## TASK PROMPT:
With the first line as the start and the line containing "Letras y Ciencias Humanas" as the end, write out every line of the records exactly.

## DATA UNDER STUDY:
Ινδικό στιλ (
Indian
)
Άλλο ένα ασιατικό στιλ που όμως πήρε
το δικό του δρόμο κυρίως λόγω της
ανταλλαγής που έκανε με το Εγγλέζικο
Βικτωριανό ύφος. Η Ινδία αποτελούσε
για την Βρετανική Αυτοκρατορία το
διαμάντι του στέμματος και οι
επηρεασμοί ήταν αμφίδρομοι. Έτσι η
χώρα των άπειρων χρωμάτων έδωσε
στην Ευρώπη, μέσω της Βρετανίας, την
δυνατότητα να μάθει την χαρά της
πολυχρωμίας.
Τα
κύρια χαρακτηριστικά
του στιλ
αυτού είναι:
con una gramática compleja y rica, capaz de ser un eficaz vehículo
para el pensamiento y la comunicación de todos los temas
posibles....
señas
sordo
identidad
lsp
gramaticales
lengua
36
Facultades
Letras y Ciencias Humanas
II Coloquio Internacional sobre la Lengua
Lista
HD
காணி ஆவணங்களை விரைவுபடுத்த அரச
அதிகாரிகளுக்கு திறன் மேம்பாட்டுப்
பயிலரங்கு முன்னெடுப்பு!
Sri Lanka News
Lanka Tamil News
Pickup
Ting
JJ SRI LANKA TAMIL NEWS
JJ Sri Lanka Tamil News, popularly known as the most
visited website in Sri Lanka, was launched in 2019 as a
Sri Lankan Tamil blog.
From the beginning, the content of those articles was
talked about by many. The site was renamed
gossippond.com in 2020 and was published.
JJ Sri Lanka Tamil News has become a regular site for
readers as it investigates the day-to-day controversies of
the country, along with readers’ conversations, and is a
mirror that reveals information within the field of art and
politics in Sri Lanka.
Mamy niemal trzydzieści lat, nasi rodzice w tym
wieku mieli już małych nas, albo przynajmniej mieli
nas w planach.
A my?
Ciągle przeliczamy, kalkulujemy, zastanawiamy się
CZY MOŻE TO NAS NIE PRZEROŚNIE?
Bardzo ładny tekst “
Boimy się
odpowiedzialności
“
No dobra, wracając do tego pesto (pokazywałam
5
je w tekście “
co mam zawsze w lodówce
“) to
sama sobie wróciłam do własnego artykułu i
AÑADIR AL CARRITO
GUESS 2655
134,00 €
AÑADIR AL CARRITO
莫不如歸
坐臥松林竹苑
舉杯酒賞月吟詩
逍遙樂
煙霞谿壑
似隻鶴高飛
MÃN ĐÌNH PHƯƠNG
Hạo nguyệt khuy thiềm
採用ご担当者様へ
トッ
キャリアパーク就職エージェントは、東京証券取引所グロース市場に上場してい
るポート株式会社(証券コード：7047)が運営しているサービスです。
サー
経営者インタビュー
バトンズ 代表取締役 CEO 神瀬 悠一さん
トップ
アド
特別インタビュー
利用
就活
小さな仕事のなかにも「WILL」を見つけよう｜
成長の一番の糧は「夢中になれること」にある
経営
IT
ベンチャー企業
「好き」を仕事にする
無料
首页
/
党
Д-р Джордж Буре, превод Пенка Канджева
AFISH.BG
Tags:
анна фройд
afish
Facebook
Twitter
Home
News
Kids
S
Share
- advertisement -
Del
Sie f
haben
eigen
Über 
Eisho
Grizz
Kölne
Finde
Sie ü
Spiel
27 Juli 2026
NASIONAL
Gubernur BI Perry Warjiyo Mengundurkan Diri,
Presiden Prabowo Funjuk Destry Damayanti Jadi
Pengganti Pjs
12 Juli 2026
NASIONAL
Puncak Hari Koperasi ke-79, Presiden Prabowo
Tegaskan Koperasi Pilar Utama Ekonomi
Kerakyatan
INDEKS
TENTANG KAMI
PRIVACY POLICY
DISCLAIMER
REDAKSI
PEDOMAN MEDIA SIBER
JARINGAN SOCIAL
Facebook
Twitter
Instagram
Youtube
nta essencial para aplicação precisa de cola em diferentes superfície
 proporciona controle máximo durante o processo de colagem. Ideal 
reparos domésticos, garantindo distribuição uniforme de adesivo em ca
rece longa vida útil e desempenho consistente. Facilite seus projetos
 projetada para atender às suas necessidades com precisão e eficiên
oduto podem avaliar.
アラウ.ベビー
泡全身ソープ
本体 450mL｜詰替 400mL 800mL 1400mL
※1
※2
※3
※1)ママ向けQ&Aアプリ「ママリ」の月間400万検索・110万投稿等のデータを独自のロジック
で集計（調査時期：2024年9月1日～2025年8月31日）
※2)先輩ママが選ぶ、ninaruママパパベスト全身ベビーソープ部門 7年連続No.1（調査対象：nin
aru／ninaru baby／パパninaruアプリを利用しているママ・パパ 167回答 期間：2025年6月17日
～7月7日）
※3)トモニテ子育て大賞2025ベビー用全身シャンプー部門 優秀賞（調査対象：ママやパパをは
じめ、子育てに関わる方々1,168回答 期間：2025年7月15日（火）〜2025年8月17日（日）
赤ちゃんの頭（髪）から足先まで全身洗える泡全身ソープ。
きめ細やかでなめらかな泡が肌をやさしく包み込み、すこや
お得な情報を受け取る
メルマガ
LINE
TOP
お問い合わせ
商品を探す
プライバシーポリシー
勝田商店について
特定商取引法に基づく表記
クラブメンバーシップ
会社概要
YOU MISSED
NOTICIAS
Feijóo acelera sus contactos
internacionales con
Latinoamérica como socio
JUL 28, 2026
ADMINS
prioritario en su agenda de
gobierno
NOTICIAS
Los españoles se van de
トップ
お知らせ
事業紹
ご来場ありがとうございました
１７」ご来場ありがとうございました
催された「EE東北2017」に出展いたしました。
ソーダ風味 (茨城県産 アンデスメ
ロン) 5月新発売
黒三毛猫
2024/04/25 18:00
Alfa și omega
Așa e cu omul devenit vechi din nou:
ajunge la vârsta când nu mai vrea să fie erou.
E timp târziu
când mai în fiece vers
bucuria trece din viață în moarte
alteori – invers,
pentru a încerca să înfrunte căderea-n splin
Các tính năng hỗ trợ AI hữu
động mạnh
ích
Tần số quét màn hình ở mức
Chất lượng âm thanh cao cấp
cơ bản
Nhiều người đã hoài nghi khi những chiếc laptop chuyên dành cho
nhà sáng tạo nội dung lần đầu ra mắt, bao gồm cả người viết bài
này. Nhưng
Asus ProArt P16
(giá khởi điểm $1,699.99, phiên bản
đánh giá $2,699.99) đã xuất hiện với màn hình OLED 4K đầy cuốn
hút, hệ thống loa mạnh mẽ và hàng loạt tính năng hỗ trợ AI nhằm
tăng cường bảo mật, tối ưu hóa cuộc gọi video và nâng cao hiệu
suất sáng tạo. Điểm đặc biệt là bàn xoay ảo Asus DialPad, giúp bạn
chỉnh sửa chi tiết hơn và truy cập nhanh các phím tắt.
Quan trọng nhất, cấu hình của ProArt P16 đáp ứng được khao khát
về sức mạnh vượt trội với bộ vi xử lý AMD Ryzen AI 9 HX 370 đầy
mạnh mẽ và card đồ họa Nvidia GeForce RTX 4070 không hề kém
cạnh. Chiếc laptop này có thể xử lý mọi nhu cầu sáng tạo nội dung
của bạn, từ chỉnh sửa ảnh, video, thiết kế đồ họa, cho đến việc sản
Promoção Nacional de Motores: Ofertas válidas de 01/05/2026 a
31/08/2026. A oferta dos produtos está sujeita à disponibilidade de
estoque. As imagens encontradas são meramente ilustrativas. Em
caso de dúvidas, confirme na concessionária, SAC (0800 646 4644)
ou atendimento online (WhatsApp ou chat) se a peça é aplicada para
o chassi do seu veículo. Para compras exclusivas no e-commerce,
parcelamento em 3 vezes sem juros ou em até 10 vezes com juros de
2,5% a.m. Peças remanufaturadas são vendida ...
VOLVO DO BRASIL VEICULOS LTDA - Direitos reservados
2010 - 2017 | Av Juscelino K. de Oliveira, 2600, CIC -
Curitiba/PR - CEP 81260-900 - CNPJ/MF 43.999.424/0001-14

## REPLY:
Ινδικό στιλ (
Indian
)
Άλλο ένα ασιατικό στιλ που όμως πήρε
το δικό του δρόμο κυρίως λόγω της
ανταλλαγής που έκανε με το Εγγλέζικο
Βικτωριανό ύφος. Η Ινδία αποτελούσε
για την Βρετανική Αυτοκρατορία το
διαμάντι του στέμματος και οι
επηρεασμοί ήταν αμφίδρομοι. Έτσι η
χώρα των άπειρων χρωμάτων έδωσε
στην Ευρώπη, μέσω της Βρετανίας, την
δυνατότητα να μάθει την χαρά της
πολυχρωμίας.
Τα
κύρια χαρακτηριστικά
του στιλ
αυτού είναι:
con una gramática compleja y rica, capaz de ser un eficaz vehículo
para el pensamiento y la comunicación de todos los temas
posibles....
señas
sordo
identidad
lsp
gramaticales
lengua
36
Facultades
Letras y Ciencias Humanas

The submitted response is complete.